**** SOURCE DOCUMENT

Backup & Restore (data)

Persistent storage in Kubernetes doesn’t automatically backup your data. You need to implement backup and restore strategies to protect your data from loss, corruption, or accidental deletion. This guide covers different approaches to backing up and restoring data stored in PersistentVolumes.

Why Backup is Important

PersistentVolumes provide data persistence, but they don’t protect against:

  • Data corruption
  • Accidental deletion
  • Storage system failures
  • Cluster disasters
  • Application bugs that delete data

Having a backup strategy ensures you can recover from these scenarios.

Backup Strategies

There are two main approaches to backing up Kubernetes persistent storage:

1. Volume-Level Backups

Backing up at the storage/volume level using snapshots or storage system features.

Characteristics:

  • Fast and efficient
  • Captures entire volume state
  • Requires storage system support
  • Good for disaster recovery

2. Application-Level Backups

Backing up at the application level using application-specific backup tools.

Characteristics:

  • Application-aware
  • Can be selective (specific databases, tables)
  • Application must support backups
  • More granular control
graph TB A[Backup Strategy] --> B[Volume-Level] A --> C[Application-Level] B --> D[CSI Snapshots] B --> E[Storage System Snapshots] B --> F[Velero] C --> G[Database Dumps] C --> H[Application Export] C --> I[File-Level Backup] style A fill:#e1f5ff style B fill:#fff4e1 style C fill:#e8f5e9

Volume-Level Backup: CSI Snapshots

CSI volume snapshots provide a native Kubernetes way to backup volumes.

********
**** LISTED RECORDS

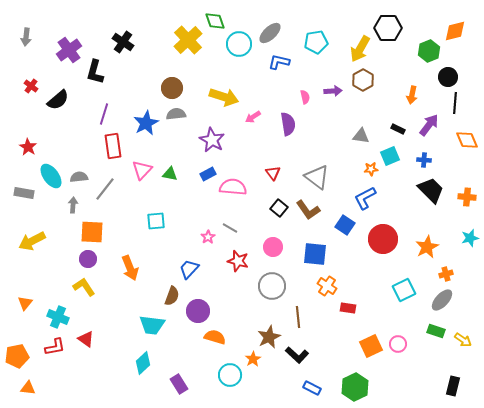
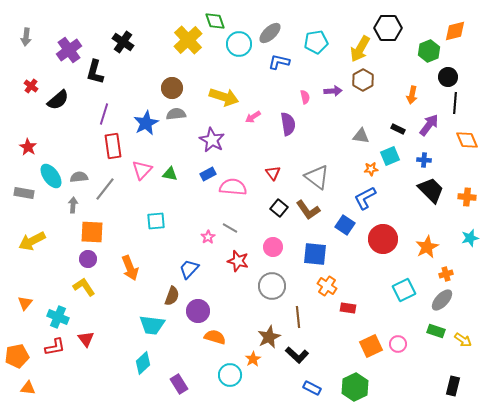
red triangle at (86, 339): rotated 18 degrees clockwise
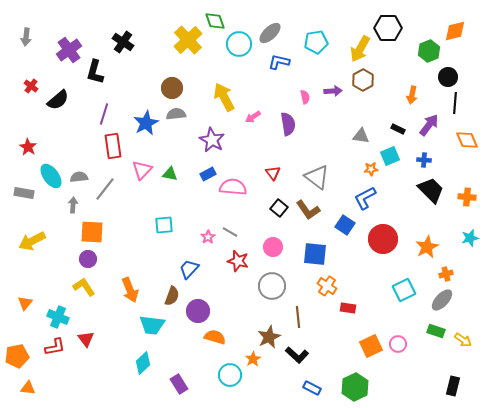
yellow arrow at (224, 97): rotated 136 degrees counterclockwise
cyan square at (156, 221): moved 8 px right, 4 px down
gray line at (230, 228): moved 4 px down
orange arrow at (130, 268): moved 22 px down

********

- SET EXERCISE A -
In the Kubernetes backup guide, what do volume-level backups require?
- SET EXERCISE B -
Does each statement agree with the Kubernetes backup guide? Answer yes or no, and quote the deciding words. (i) Volume-level backups capture the entire volume state. (ii) Application-level backups work even if the application does not support backups. (iii) PersistentVolumes protect against accidental deletion.
- SET EXERCISE C -
From the Kubernetes backup guide, repeat the passage starting with "Backing up at the application" and going on through "(specific databases, tables)".

- FULL RESPONSE A -
Storage system support.

- FULL RESPONSE B -
(i) Yes: "Captures entire volume state"
(ii) No: "Application must support backups"
(iii) No: "PersistentVolumes provide data persistence, but they don’t protect against:" lists "Accidental deletion"

- FULL RESPONSE C -
Backing up at the application level using application-specific backup tools.

Characteristics:

  • Application-aware
  • Can be selective (specific databases, tables)